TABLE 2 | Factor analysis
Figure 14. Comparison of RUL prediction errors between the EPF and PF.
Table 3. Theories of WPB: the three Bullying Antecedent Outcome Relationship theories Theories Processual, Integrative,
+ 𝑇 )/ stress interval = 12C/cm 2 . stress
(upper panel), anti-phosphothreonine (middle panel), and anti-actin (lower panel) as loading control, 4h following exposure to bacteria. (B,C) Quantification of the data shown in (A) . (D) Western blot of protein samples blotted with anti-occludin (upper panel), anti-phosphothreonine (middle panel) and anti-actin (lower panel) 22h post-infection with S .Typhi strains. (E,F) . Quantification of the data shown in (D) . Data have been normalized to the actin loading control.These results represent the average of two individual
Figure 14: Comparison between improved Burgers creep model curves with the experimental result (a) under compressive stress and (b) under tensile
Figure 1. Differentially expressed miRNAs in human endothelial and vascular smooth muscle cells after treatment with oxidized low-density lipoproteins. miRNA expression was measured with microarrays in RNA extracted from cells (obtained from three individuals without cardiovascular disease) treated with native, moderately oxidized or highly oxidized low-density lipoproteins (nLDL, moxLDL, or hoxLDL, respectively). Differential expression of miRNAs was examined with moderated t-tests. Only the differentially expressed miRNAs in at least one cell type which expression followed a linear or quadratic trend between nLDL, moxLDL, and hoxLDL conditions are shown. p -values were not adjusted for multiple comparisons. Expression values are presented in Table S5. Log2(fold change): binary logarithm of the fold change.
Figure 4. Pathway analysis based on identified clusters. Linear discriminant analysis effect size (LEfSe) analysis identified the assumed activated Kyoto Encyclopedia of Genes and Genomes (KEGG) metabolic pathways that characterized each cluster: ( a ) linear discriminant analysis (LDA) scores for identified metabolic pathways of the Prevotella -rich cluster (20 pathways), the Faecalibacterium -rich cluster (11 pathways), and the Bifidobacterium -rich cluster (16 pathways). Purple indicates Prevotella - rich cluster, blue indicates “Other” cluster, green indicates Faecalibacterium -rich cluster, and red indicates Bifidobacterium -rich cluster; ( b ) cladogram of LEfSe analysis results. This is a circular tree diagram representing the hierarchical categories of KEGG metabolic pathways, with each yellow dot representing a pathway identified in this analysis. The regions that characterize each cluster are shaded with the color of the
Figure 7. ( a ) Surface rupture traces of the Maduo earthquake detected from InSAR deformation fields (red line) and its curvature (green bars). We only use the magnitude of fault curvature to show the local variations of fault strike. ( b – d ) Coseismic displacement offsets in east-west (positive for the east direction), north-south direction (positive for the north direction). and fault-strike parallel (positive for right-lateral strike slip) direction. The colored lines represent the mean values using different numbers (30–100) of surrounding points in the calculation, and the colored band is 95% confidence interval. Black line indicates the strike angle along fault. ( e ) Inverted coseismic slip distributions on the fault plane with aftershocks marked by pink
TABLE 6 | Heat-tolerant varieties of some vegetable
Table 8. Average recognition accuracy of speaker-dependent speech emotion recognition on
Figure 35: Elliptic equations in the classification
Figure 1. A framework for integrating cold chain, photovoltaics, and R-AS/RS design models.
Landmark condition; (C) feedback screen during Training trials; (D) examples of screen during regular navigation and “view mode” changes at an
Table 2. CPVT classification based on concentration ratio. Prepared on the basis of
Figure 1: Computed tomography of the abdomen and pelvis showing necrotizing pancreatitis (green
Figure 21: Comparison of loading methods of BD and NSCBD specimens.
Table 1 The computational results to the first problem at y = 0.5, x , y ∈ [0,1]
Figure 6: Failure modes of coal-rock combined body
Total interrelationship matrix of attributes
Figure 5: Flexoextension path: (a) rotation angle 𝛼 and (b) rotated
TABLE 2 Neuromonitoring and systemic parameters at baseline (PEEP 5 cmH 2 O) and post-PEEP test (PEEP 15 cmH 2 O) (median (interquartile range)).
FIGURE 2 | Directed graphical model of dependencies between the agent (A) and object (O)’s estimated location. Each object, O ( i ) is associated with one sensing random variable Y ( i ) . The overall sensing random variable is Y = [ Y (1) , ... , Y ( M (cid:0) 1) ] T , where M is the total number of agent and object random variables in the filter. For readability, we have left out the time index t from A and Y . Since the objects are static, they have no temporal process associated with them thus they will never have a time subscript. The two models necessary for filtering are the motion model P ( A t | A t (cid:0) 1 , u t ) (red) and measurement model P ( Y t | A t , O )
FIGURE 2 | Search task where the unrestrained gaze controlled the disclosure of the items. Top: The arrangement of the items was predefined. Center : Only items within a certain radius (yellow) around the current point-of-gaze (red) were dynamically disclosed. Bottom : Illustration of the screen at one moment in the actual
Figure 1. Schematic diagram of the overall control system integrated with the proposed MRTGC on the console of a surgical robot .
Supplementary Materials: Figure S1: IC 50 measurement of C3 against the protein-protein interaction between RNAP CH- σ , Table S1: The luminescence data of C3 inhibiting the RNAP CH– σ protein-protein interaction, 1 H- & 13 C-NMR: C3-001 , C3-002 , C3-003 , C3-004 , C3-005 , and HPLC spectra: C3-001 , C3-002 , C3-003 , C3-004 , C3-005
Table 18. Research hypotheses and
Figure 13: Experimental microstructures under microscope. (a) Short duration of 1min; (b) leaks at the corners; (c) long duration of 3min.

• • • • • • •

## PROBLEM DESCRIPTION:
In the listing above, find the line with "Table 1 The" and the line with "TABLE 2 Neuromonitoring". Output those two lines and every line between them, exactly as written.

## WRITTEN REPLY:
Table 1 The computational results to the first problem at y = 0.5, x , y ∈ [0,1]
Figure 6: Failure modes of coal-rock combined body
Total interrelationship matrix of attributes
Figure 5: Flexoextension path: (a) rotation angle 𝛼 and (b) rotated
TABLE 2 Neuromonitoring and systemic parameters at baseline (PEEP 5 cmH 2 O) and post-PEEP test (PEEP 15 cmH 2 O) (median (interquartile range)).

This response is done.